The film’s biggest problems emerge in the last act, where things get the hairiest. There’s a great momentum as things narrow down and barrel towards the inevitable scifi payoff to all of the great setup, but it’s hard to argue the ultimate revelations are truly satisfying. There’s a stretch of the finale filled with revelations and exposition that would be outright interminable, again were there not so many amazing jokes embedded throughout. Thematically though, the payoff is messier. The film’s argument for humanity versus conformity is clear enough, but it’s not as cogently reflected in where each character ends up. Instead, more genre obligations take over and kitchen sinks start landing in the final few minutes. Per usual it’s all quite fun, but it’s unlikely to resonate as strongly and cleanly as the finales of Shaun, Fuzz, and Pilgrim.
Passionate fans of Wright’s work may also find themselves having to recalibrate as the filmmaker has almost entirely dispensed with the kinetic stylings of his previous films. Gone, for the most part, are the whooshing pans, stacked-up crash zooms, and hard edit transitions. There’s still a sophisticated kineticism in the way Wright covers scenes and moves between locations, but it’s numbed to the point of bordering blandness. It doesn’t cross that line, but it’s a distressing development. You could perhaps lump it all in with the film’s vague “growing up” narrative, but that’s not even an idea the script holds onto. More importantly, Wright’s dynamic flourishes have never been mere affectation- from Shaun of the Dead through Scott Pilgrim it has been that magical concoction of movement and sound design and precision that have made his films such masterpieces of tone, pace, and rhythm. Without all of that there are over-extended fights that are a little too chaotic and scenes of dialogue that tread the line of being flat and overlong. The World’s End is hilarious, it’s cool, it’s fun. It just doesn’t get in your blood and make your heart beat faster the way each of his films have to this point. In fact, compared to his most recent and hyper-precise film, this one is downright slovenly. Wright’s filmmaking was always going to have to meet Marvel in the middle for Ant-Man, but it’s a bit surprising his camera has lost some of its steam already. Hopefully it’s not gone forever.

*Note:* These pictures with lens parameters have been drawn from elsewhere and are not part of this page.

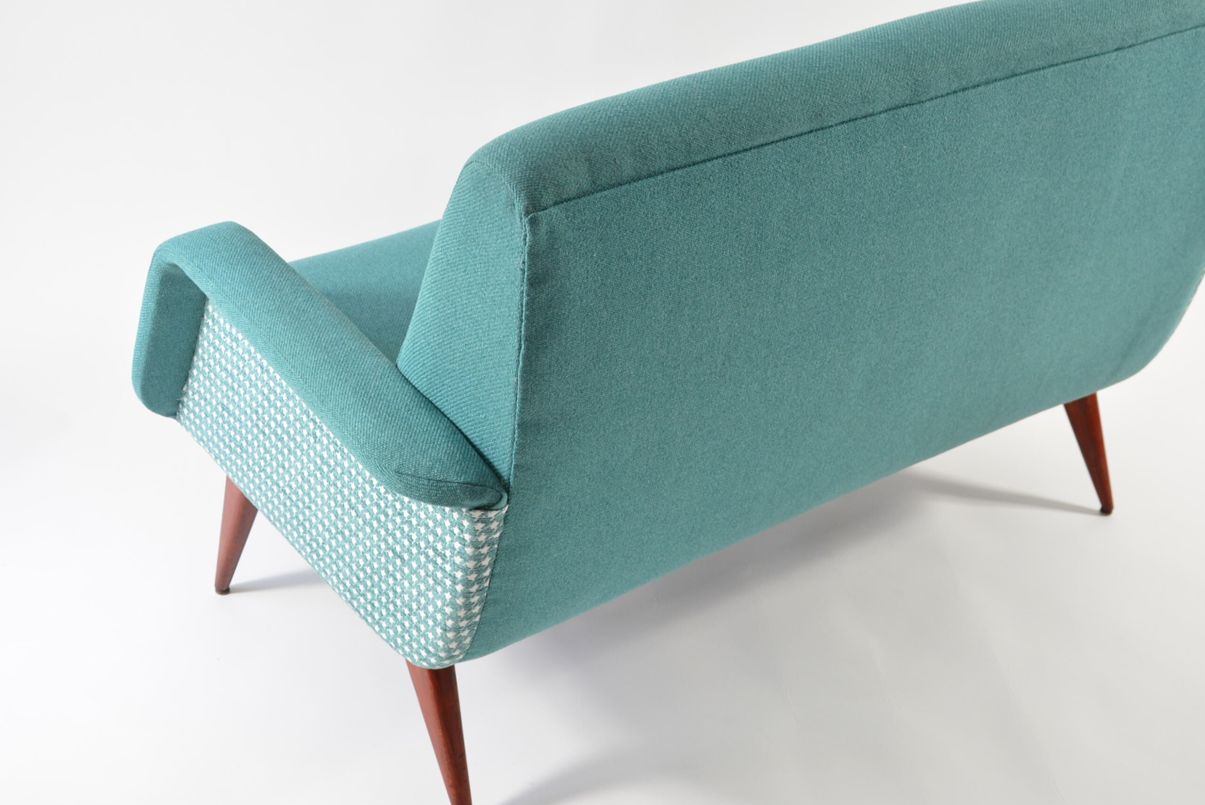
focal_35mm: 49
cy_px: 361
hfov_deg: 40.2
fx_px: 1641
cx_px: 696
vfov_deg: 27.6
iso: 800
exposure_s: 1/60
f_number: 5.6
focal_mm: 28
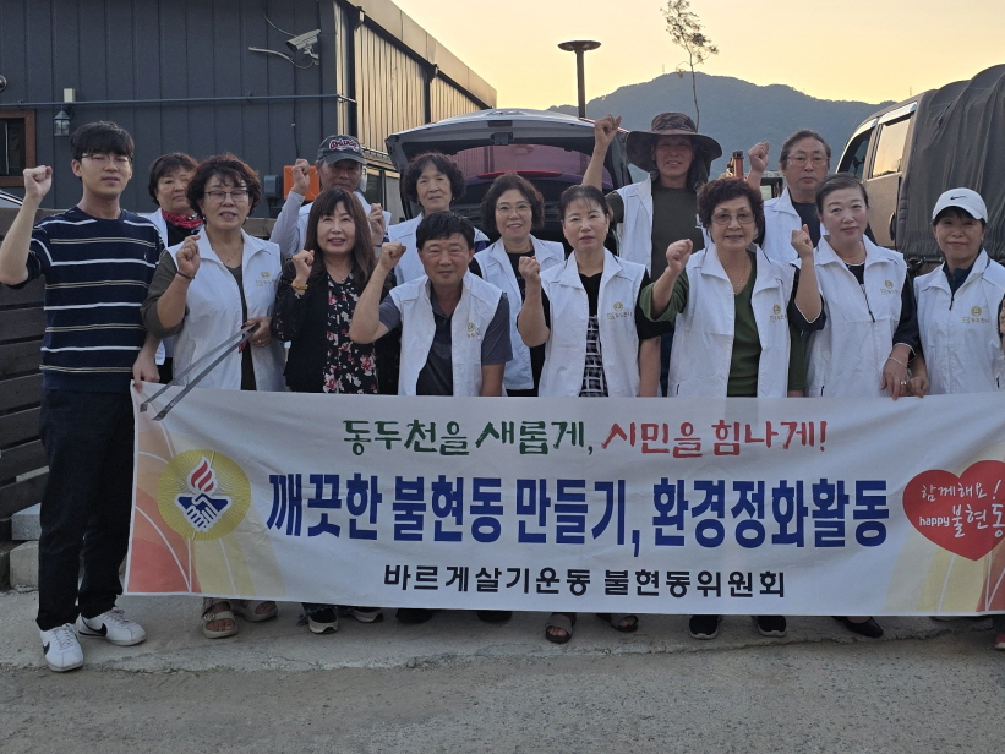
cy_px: 244
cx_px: 608
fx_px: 1220
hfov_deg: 44.5
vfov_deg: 34.0
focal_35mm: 42
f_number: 1.7
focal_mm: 6.3
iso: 50
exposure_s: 1/180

What The World’s End proves more than anything is that the first two “Cornetto” films work better as two sides to a coin, rather than pieces of a retconned trilogy. It’s also a tough trick to maintain the texture and invention of a debut film that is nothing short of sublime- perhaps the best written genre script of the last three decades. When taken as its own thing though, The World’s End is a fantastic genre blast. It’s hilarious and crass with the best of Wright’s work, but packs an unprecedentedly bitter edge. It barely holds everything together, but the highest priorities are maintained: doing (mostly) right by its great characters, and leaving you aching from laughter. You’d have to be a blank not to appreciate the value of that in this or any other year.